I know that all compact Riemann surfaces with the same genus are topologically equivalent. Moreover they are diffeomorphic. But are they biholomorphic, too? In other words, is the complex structure conserved?

Answer 1

Some magic words for this question are "moduli space" or "moduli stack". In the early days, one was interested in a variety or variety-like object which would classify projective complex curves (compact Riemann surfaces) of given genus $g$, i.e., whose points correspond to isomorphism classes of curves (or biholomorphism classes of compact Riemann surfaces). This is nowadays called a "coarse moduli space". As GH and François commented, there is a whole continuum of points in the coarse moduli space of genus 1; the same is true for any genus $g > 1$.

Over time, it became apparent that the coarse moduli space is not a very pleasant thing the most fundamental object of study. Some information that is desirable to have that the coarse moduli space misses is: what are the possible automorphisms on a fixed compact Riemann surface?

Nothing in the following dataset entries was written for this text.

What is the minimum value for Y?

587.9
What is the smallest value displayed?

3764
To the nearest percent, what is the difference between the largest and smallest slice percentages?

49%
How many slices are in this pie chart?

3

For example, in the case of an elliptic curve (genus 1), the automorphism group is infinite and acts transitively on the curve. (Edit: this remark may be slightly misleading because it is more usual to consider elliptic curves with a chosen origin, and this cuts way down on the automorphism group. Thanks to Donu Arapura for pointing this out in comments.) Not so in higher genus; curves of higher genus are much more rigid, and in fact have only finite automorphism groups.

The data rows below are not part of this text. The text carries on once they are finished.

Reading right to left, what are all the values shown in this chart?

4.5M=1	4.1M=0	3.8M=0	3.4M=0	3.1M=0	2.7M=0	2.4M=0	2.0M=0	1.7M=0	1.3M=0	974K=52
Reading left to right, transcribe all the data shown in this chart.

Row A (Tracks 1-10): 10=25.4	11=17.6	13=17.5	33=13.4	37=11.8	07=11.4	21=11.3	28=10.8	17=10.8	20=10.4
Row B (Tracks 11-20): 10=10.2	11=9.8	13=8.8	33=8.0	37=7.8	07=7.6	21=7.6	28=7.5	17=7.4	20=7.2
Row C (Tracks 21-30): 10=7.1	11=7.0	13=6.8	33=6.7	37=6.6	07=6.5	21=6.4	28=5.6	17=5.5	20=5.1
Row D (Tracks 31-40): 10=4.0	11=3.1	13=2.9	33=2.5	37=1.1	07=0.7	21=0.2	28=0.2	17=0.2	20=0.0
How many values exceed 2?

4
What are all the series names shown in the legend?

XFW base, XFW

(I think to me this was a bigger shock than finding out about the plenitude of complex manifold structures on a given curve. In ordinary smooth manifold theory, all the points are pretty much alike, in that one can construct a diffeomorphism that takes one point to another. But in complex curve theory, points can have different "personalities"; for example, cf. Weierstrass points.)

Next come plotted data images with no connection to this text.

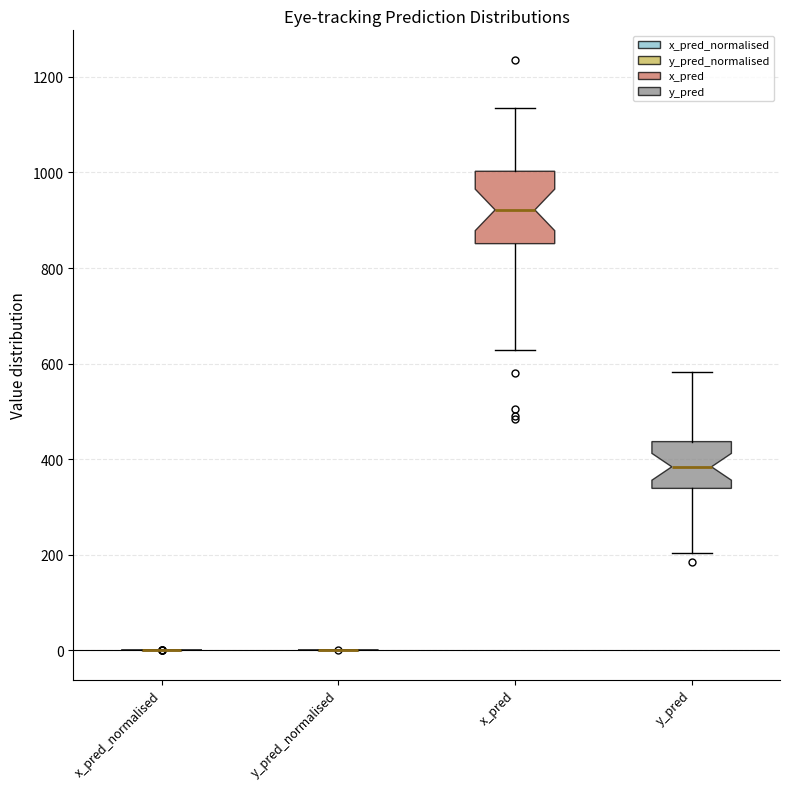

Reading left to right, read every box against the y-axis: the position of its median line, the range the box covers, and the ends of its whiskers. The values are not printed on the chart, so give them approximately, as read against the axis.

x_pred_normalised: box collapsed to a line at 0, whiskers 0 to 0
y_pred_normalised: box collapsed to a line at 0, whiskers 0 to 0
x_pred: median 920, box 860 to 1000, whiskers 620 to 1140
y_pred: median 380, box 340 to 440, whiskers 200 to 580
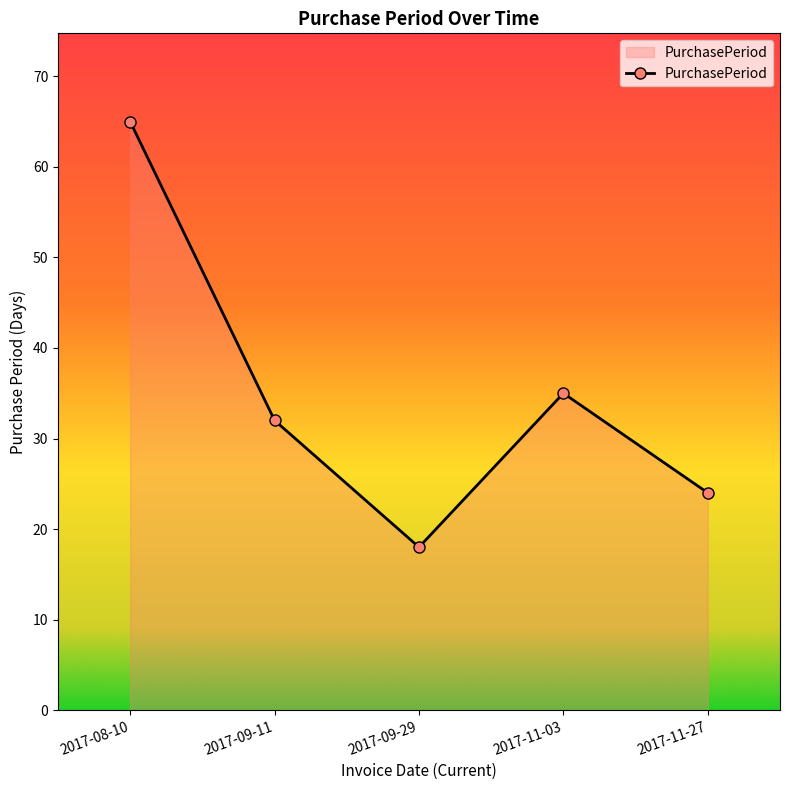

What position from the right is 2017-09-11?

4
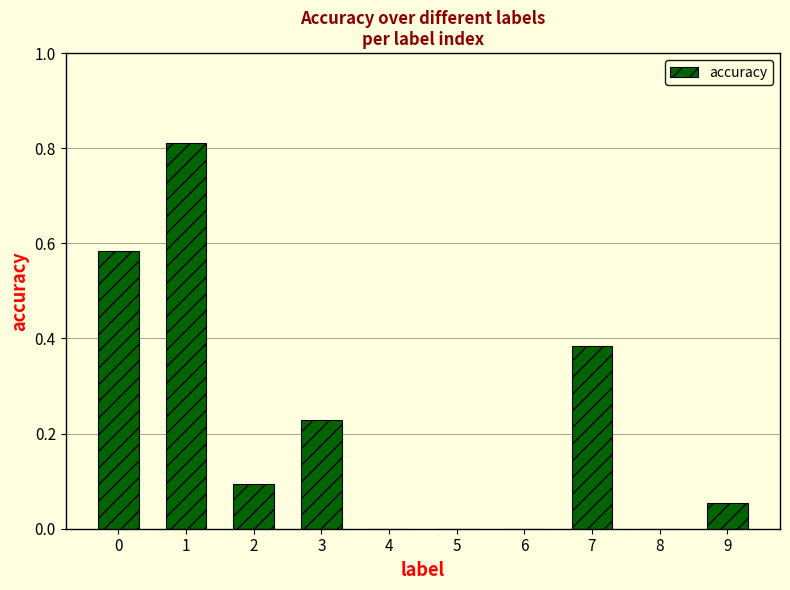

What is the sum of all values?

2.2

Anyway, the better object of study in these questions, which parametrizes not only isomorphism classes of curves but also isomorphisms between them, is called a moduli stack. You can begin reading about them here.

Answer 2

The answer is no. For example, if $\Lambda_1$ and $\Lambda_2$ are two lattices in $\mathbb{C}$, then the surfaces $\mathbb{C}/\Lambda_1$ and $\mathbb{C}/\Lambda_2$ are conformally equivalent if and only if $\Lambda_1$ and $\Lambda_2$ are similar. This follows from the theory of elliptic functions (or elliptic curves).

Answer 3

Identify the opposite sides of the unit square to get a torus $A$. Identify the opposite sides of a rectangle of side lengths $\pi$ and $\frac{1}{\pi}$ to get a torus $B$.

The extremal length of every closed curve in $A$ is an algebraic integer, which is not true of $B$. Since the set of extremal lengths of curves is a conformal invariant, $A$ and $B$ are not biholomorphic.